▸ **Passage provided**:
Studio album by Waylon Jennings
- Released: October 19, 1987
- Genre: Country; outlaw country;
- Length: 32:29
- Label: MCA
- Producer: Jimmy Bowen; Waylon Jennings;

Waylon Jennings chronology
| Hangin' Tough (1987) | A Man Called Hoss (1987) | Full Circle (1988) |

Singles from A Man Called Hoss
- "My Rough and Rowdy Days" Released: September 12, 1987; "If Ole Hank Could Only See Us Now" Released: January 23, 1988;

= A Man Called Hoss =

A Man Called Hoss is the thirty-sixth studio album by American country music artist Waylon Jennings, released on MCA in 1987.

Professional ratings
Review scores
| Source | Rating |
| AllMusic | Star Half star |

==Background==
It is a quasi-autobiographical record which chronicles Jennings' life and experiences in ten "chapters", each of which corresponds to a single track on the album; the titles of these chapters are: "Childhood", "Texas", "First Love", "Lost Love", "Nashville", "Crazies", "Drugs", "Jessi", "Reflections" and "The Beginning". Each song was written in collaboration with Roger Murrah, who is given credit on the album's cover. "Rough and Rowdy Days" was Jennings' second-to-last top ten single, reaching #6 on the country charts. The album itself peaked at #22.

(Dataset entries)

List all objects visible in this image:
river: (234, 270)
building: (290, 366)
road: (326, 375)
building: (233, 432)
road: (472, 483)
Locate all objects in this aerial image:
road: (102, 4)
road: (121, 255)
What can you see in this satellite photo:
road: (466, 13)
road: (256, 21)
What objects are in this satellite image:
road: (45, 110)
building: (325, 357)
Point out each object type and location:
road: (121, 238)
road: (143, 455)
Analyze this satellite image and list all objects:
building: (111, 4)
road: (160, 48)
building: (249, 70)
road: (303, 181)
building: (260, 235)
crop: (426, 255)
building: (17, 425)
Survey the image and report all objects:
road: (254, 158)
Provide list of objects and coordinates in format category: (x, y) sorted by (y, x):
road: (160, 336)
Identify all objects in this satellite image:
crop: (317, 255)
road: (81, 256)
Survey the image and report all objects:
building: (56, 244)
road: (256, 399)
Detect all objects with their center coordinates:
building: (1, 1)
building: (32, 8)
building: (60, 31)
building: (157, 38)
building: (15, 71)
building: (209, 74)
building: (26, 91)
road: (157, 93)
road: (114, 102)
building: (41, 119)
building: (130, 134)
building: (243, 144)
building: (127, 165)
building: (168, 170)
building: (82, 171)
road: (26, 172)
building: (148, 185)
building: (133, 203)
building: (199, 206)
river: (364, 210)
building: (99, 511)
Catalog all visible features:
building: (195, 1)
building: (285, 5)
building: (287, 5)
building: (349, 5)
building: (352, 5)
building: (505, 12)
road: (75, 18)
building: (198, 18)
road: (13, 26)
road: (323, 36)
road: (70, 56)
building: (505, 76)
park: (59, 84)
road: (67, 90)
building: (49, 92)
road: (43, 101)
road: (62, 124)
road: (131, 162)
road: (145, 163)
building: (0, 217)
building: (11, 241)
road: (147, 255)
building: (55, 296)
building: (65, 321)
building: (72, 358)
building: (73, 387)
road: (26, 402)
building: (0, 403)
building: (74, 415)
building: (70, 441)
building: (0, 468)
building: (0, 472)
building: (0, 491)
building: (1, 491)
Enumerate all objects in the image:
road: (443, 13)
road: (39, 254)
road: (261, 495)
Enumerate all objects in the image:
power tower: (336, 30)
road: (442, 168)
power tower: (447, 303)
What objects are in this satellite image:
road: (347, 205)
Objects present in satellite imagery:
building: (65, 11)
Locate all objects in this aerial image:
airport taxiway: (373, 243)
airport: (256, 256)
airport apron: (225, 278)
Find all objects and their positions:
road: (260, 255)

▸ **Given problem A**: According to the album article, with whom did Jennings write each song on A Man Called Hoss?
▸ **Given problem B**: Reproduce the album article's text between "Waylon Jennings chronology" and "MCA in 1987.", inclusive.
You won't need the items to complete the work.

▸ **Correct answer A**: Roger Murrah

▸ **Correct answer B**:
Waylon Jennings chronology
| Hangin' Tough (1987) | A Man Called Hoss (1987) | Full Circle (1988) |

Singles from A Man Called Hoss
- "My Rough and Rowdy Days" Released: September 12, 1987; "If Ole Hank Could Only See Us Now" Released: January 23, 1988;

= A Man Called Hoss =

A Man Called Hoss is the thirty-sixth studio album by American country music artist Waylon Jennings, released on MCA in 1987.